Les interfaces neuronales, invasives ou non, soulèvent également des questions sur le traitement et la sécurité des données à caractère personnel et en particulier de données de santé. L’activité électrique du cerveau d’un utilisateur d’interface neuronale pourrait en effet recevoir cette qualification. Ainsi, la mise en œuvre du traitement serait soumise au consentement de la personne et le responsable de traitement devrait déclarer celui-ci auprès de la Cnil. A défaut, une autorisation préalable par arrêté ou par décret après avis motivé de la Cnil serait nécessaire. Les exigences de sécurité des données imposées par la loi Informatique et libertés seraient applicables en tout état de cause.
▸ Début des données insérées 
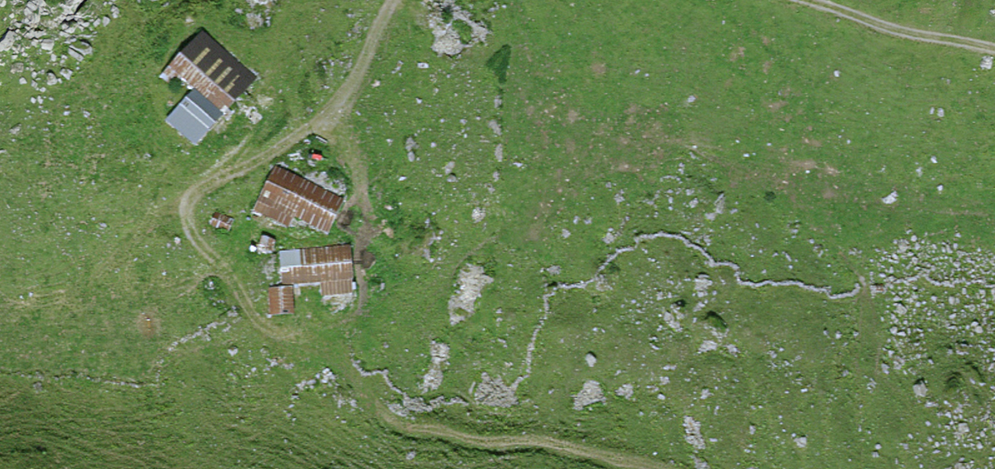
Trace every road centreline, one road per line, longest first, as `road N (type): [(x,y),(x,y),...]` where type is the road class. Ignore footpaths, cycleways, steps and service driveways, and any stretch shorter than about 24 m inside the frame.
road 1 (track): [(656,468),(566,447),(402,426),(326,346),(257,322),(192,232),(188,204),(201,187),(268,154),(333,107),(392,0)]
road 2 (track): [(810,0),(994,49)]

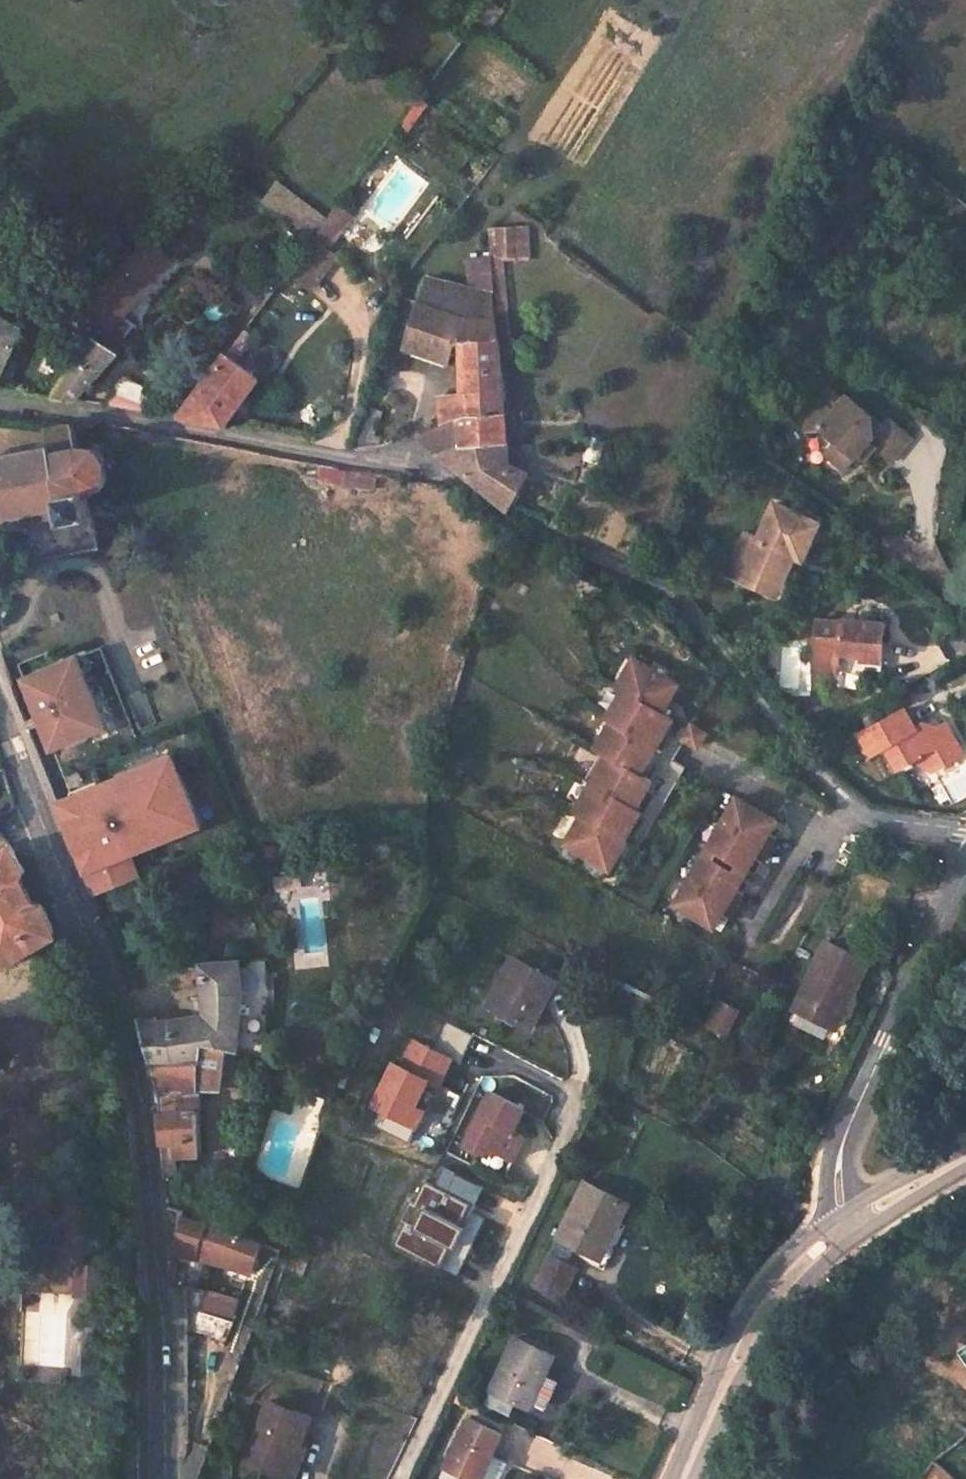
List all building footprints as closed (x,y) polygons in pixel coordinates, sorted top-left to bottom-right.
[(498,0),(492,0),(478,19),(487,26),(503,4),(498,0)] [(296,196),(278,183),(262,201),(281,215),(296,196)] [(327,221),(296,196),(281,215),(313,239),(325,223),(327,221)] [(352,216),(339,205),(327,221),(325,223),(338,233),(352,216)] [(338,233),(325,223),(313,239),(326,250),(338,233)] [(490,231),(483,230),(484,256),(492,255),(490,231)] [(524,230),(490,231),(492,255),(501,254),(506,254),(525,253),(524,230)] [(171,263),(151,239),(121,264),(122,267),(97,286),(103,293),(87,312),(96,320),(108,331),(121,314),(117,309),(146,280),(150,284),(171,263)] [(326,250),(313,239),(288,271),(312,289),(336,257),(326,250)] [(501,254),(492,255),(495,291),(497,317),(504,304),(501,254)] [(484,256),(464,258),(466,285),(495,291),(492,255),(484,256)] [(466,285),(429,276),(420,301),(459,314),(497,317),(495,291),(466,285)] [(205,285),(195,278),(185,290),(195,298),(205,285)] [(150,284),(146,280),(117,309),(121,314),(150,284)] [(459,314),(420,301),(403,347),(446,361),(453,340),(463,341),(466,395),(440,399),(442,424),(465,415),(468,416),(504,413),(500,357),(497,317),(459,314)] [(508,356),(504,304),(497,317),(500,357),(508,356)] [(0,317),(0,369),(20,329),(0,317)] [(108,331),(96,320),(87,335),(92,339),(93,337),(115,352),(122,343),(108,331)] [(239,336),(225,355),(235,363),(250,344),(239,336)] [(115,352),(93,337),(92,339),(56,397),(75,400),(117,354),(115,352)] [(235,363),(225,355),(179,417),(222,425),(258,379),(235,363)] [(148,390),(123,379),(104,405),(132,410),(148,390)] [(842,400),(828,387),(818,399),(832,412),(842,400)] [(881,426),(846,397),(842,400),(832,412),(818,399),(814,396),(793,419),(806,430),(822,429),(835,441),(825,453),(844,469),(857,455),(859,454),(868,443),(875,449),(889,461),(910,437),(887,418),(881,426)] [(378,413),(366,409),(355,445),(357,446),(366,444),(378,413)] [(465,415),(415,435),(419,442),(422,446),(434,454),(453,447),(501,443),(504,443),(506,439),(504,413),(468,416),(465,415)] [(0,457),(0,519),(60,506),(63,523),(91,517),(87,495),(92,493),(96,491),(100,488),(103,483),(105,479),(106,474),(106,469),(105,464),(103,460),(101,455),(98,452),(95,449),(90,447),(86,446),(81,446),(77,448),(72,426),(47,431),(49,447),(0,457)] [(605,441),(591,436),(582,458),(597,464),(605,441)] [(453,447),(434,454),(442,460),(449,465),(502,461),(501,443),(453,447)] [(875,449),(868,443),(859,454),(865,460),(875,449)] [(524,474),(502,462),(502,461),(449,465),(505,507),(524,474)] [(376,476),(345,470),(342,485),(374,491),(376,476)] [(813,519),(773,503),(756,539),(751,536),(732,576),(755,586),(761,575),(780,583),(787,567),(783,562),(786,555),(799,561),(808,542),(803,540),(813,519)] [(818,522),(813,519),(803,540),(808,542),(818,522)] [(80,529),(81,548),(102,547),(101,528),(80,529)] [(751,536),(745,533),(726,573),(732,576),(751,536)] [(780,583),(761,575),(755,586),(774,595),(780,583)] [(841,622),(818,620),(813,659),(817,665),(837,667),(838,653),(861,654),(859,669),(879,670),(882,623),(842,619),(841,622)] [(35,638),(0,647),(0,657),(7,684),(18,681),(44,671),(35,638)] [(564,840),(608,865),(616,852),(612,849),(620,834),(618,832),(624,821),(620,818),(637,790),(641,792),(650,778),(638,771),(645,759),(641,757),(659,727),(663,730),(670,717),(655,708),(664,693),(668,696),(676,683),(632,656),(615,685),(624,690),(592,744),(606,752),(574,808),(581,811),(564,840)] [(106,732),(79,657),(44,671),(18,681),(44,757),(106,732)] [(837,667),(817,665),(813,659),(812,671),(836,673),(837,667)] [(962,753),(946,723),(933,729),(922,724),(914,728),(903,709),(858,735),(869,755),(884,747),(897,769),(918,758),(925,760),(930,771),(962,753)] [(706,733),(693,726),(685,738),(698,746),(706,733)] [(200,827),(173,758),(57,803),(84,872),(129,855),(200,827)] [(774,820),(738,799),(730,811),(728,810),(714,833),(717,835),(697,868),(694,867),(680,890),(683,892),(676,905),(712,926),(718,914),(726,919),(741,893),(734,888),(752,857),(759,861),(774,835),(767,831),(774,820)] [(10,847),(0,855),(0,966),(1,967),(35,948),(33,943),(54,930),(43,904),(34,902),(21,880),(25,870),(10,847)] [(129,855),(84,872),(94,896),(133,879),(128,866),(132,864),(129,855)] [(130,893),(106,903),(111,916),(135,906),(130,893)] [(866,961),(827,942),(794,1009),(798,1011),(829,1027),(834,1029),(842,1010),(838,1007),(843,998),(847,1001),(866,961)] [(556,981),(511,956),(510,958),(485,1007),(531,1030),(556,981)] [(240,960),(201,964),(203,996),(208,996),(209,1014),(204,1015),(165,1021),(138,1020),(152,1066),(153,1066),(198,1062),(201,1044),(237,1051),(243,992),(240,960)] [(201,964),(168,972),(171,987),(202,981),(201,964)] [(847,1001),(843,998),(838,1007),(842,1010),(847,1001)] [(735,1011),(718,1002),(706,1024),(724,1033),(735,1011)] [(829,1027),(798,1011),(792,1024),(823,1040),(829,1027)] [(198,1062),(153,1066),(158,1095),(157,1115),(165,1176),(176,1175),(175,1157),(201,1156),(194,1087),(220,1090),(220,1086),(235,1089),(242,1052),(201,1044),(198,1062)] [(333,1082),(320,1076),(314,1092),(327,1098),(333,1082)] [(497,1157),(521,1112),(490,1096),(475,1124),(467,1119),(452,1148),(483,1164),(489,1153),(497,1157)] [(451,1270),(486,1184),(442,1166),(435,1185),(420,1179),(393,1247),(451,1270)] [(584,1183),(560,1231),(555,1229),(543,1252),(548,1255),(532,1287),(559,1302),(575,1270),(567,1265),(576,1247),(594,1256),(611,1220),(618,1223),(627,1204),(584,1183)] [(262,1243),(181,1216),(174,1253),(220,1262),(253,1273),(262,1243)] [(618,1223),(611,1220),(594,1256),(589,1264),(602,1271),(624,1226),(618,1223)] [(82,1259),(72,1259),(73,1288),(83,1288),(82,1259)] [(107,1259),(82,1259),(83,1288),(95,1288),(95,1278),(108,1278),(107,1259)] [(183,1324),(195,1327),(204,1329),(222,1341),(237,1299),(203,1290),(182,1287),(183,1324)] [(553,1356),(514,1338),(490,1390),(513,1401),(528,1409),(531,1403),(544,1375),(553,1356)] [(558,1382),(544,1375),(531,1403),(545,1410),(558,1382)] [(513,1401),(490,1390),(484,1403),(507,1414),(513,1401)] [(292,1456),(308,1415),(266,1399),(242,1462),(284,1478),(292,1456)] [(467,1418),(444,1467),(469,1478),(480,1478),(501,1435),(467,1418)] [(284,1478),(287,1478),(292,1478),(299,1459),(292,1456),(284,1478)]
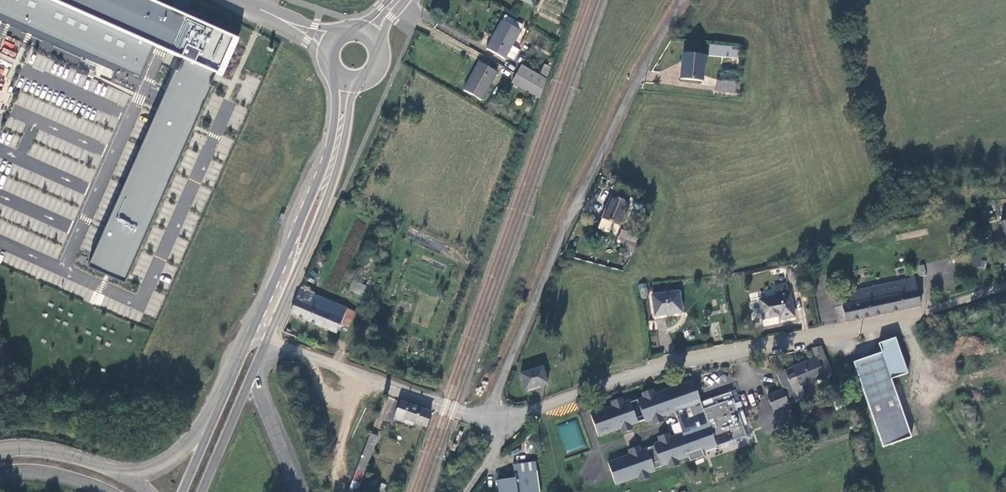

D’autres questions se posent en termes de responsabilité, en cas par exemple de dommages causés par le dispositif auquel l’interface est reliée. En cas de défaut de fonctionnement de l’interface neuronale, comment distinguer la responsabilité de l’être humain de celle de la machine ?
Benoit de Roquefeuil
Katharina Berbett
Lexing Contentieux informatique
(1) Darpa, « Bridging the Bio-Electronic Divide« , 19-1-2016.
(2) CREOGN, note n°15.
(3) Irsem, laboratoire n°8-2012, Réflexions sociétales sur l’interface cerveau-machine.